Chapter 18 Regression
18.1 Data
In this data set there are two numerical variables. So we can run a linear regresion.
d<-read.csv("https://tinyurl.com/aqm-data/mussels.csv")
dt(d)
18.2 Scatterplot without fitted line
g0<-ggplot(d,aes(x=Lshell,y=BTVolume))
g0+geom_point()
18.3 Scatterplot with fitted line and labels
Type the text you want for the x and y axes to replace the variable names
g0<-ggplot(d,aes(x=Lshell,y=BTVolume))
g1<-g0+geom_point() + geom_smooth(method="lm")
g1 + xlab("Some text for the x asis") + ylab("Some text for the y axis")
18.4 Fitting a model
Change the names of the variables in the first line.
mod<-lm(data= d, BTVolume~Lshell)
18.4.1 Model summary
summary(mod)
##
## Call:
## lm(formula = BTVolume ~ Lshell, data = d)
##
## Residuals:
## Min 1Q Median 3Q Max
## -11.828 -2.672 0.147 2.235 17.404
##
## Coefficients:
## Estimate Std. Error t value Pr(>|t|)
## (Intercept) -36.02385 3.33917 -10.79 <2e-16 ***
## Lshell 0.59754 0.03096 19.30 <2e-16 ***
## ---
## Signif. codes: 0 '***' 0.001 '**' 0.01 '*' 0.05 '.' 0.1 ' ' 1
##
## Residual standard error: 4.864 on 111 degrees of freedom
## Multiple R-squared: 0.7704, Adjusted R-squared: 0.7684
## F-statistic: 372.5 on 1 and 111 DF, p-value: < 2.2e-16
18.4.2 Model anova table
anova(mod)
## Analysis of Variance Table
##
## Response: BTVolume
## Df Sum Sq Mean Sq F value Pr(>F)
## Lshell 1 8811.4 8811.4 372.49 < 2.2e-16 ***
## Residuals 111 2625.7 23.7
## ---
## Signif. codes: 0 '***' 0.001 '**' 0.01 '*' 0.05 '.' 0.1 ' ' 1
18.4.3 Confidence intervals for the model parameters
confint(mod)
## 2.5 % 97.5 %
## (Intercept) -42.6406346 -29.4070662
## Lshell 0.5361881 0.6588891
18.4.4 Extracting residuals
d$residuals<-residuals(mod)
18.4.5 Model diagnostics
Look at the regression handout to understand these plots.
plot(mod,which=1)
plot(mod,which=2)
plot(mod,which=3)
plot(mod,which=4)
plot(mod,which=5)
18.4.6 Spearman’s rank correlation
Used if all else fails. Not needed with these data, but included for reference.

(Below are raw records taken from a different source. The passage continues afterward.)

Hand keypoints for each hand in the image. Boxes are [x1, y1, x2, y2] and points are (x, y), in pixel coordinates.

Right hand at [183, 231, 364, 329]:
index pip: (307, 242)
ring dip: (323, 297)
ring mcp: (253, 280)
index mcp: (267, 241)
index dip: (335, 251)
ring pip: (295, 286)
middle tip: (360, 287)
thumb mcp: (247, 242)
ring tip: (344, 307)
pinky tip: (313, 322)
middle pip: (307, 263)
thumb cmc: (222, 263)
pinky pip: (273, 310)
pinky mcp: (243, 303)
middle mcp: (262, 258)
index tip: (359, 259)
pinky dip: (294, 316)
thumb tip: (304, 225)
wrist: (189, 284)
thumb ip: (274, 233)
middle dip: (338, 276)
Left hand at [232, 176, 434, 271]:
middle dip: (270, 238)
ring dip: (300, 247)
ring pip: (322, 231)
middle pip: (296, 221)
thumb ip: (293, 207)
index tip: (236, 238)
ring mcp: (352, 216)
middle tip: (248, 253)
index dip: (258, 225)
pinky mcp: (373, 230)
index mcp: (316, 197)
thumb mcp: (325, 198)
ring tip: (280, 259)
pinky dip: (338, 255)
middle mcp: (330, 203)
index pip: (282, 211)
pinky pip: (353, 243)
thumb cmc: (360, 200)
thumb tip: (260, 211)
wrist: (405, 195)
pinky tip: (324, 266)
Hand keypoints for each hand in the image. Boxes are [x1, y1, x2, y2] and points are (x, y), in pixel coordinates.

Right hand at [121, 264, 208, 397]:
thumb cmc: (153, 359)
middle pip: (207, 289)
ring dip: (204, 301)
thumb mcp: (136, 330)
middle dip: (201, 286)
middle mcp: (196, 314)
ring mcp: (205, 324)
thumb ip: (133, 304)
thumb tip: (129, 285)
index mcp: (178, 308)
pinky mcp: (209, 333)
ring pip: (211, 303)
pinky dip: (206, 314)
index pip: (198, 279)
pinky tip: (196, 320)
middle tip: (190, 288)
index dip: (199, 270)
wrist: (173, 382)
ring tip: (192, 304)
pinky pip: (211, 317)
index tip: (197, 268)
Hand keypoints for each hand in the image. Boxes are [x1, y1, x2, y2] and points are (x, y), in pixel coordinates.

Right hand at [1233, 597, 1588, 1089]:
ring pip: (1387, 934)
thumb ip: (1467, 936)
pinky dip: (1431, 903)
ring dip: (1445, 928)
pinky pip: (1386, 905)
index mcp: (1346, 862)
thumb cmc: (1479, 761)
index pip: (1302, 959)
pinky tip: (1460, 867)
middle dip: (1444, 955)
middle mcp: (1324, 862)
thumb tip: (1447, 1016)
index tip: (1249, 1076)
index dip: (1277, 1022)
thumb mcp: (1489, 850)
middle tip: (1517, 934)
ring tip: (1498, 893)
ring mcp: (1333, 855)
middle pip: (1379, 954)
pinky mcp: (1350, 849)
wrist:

g0<-ggplot(d,aes(x=rank(Lshell),y=rank(BTVolume)))
g0+geom_point() + geom_smooth(method="lm")
cor.test(d$Lshell,d$BTVolume,method="spearman")
##
## Spearman's rank correlation rho
##
## data: d$Lshell and d$BTVolume
## S = 26143, p-value < 2.2e-16
## alternative hypothesis: true rho is not equal to 0
## sample estimates:
## rho
## 0.8912809
18.5 Fitting a spline
Only use if you suspect that the relationship is not well described by a straight line.
library(mgcv)
g0<-ggplot(d,aes(x=Lshell,y=BTVolume))
g1<-g0 + geom_point() + geom_smooth(method="gam", formula =y~s(x))
g1 + xlab("Some text for the x asis") + ylab("Some text for the y axis")
In this case the line is the same as the linear model. Get a summary using this code.
mod<-gam(data=d, BTVolume~s(Lshell))
summary(mod)
##
## Family: gaussian
## Link function: identity
##
## Formula:
## BTVolume ~ s(Lshell)
##
## Parametric coefficients:
## Estimate Std. Error t value Pr(>|t|)
## (Intercept) 27.8142 0.4557 61.04 <2e-16 ***
## ---
## Signif. codes: 0 '***' 0.001 '**' 0.01 '*' 0.05 '.' 0.1 ' ' 1
##
## Approximate significance of smooth terms:
## edf Ref.df F p-value
## s(Lshell) 1.493 1.847 198.8 <2e-16 ***
## ---
## Signif. codes: 0 '***' 0.001 '**' 0.01 '*' 0.05 '.' 0.1 ' ' 1
##
## R-sq.(adj) = 0.77 Deviance explained = 77.3%
## GCV = 23.993 Scale est. = 23.463 n = 113
If you do use this model remember that its only needed if you can’t use linear regression. Report the ajusted R squared value, the estimated degrees of freedom and the p-value for the smooth term (not the intercept). You must include the figure in your report, as that is the only way to show the shape of the response.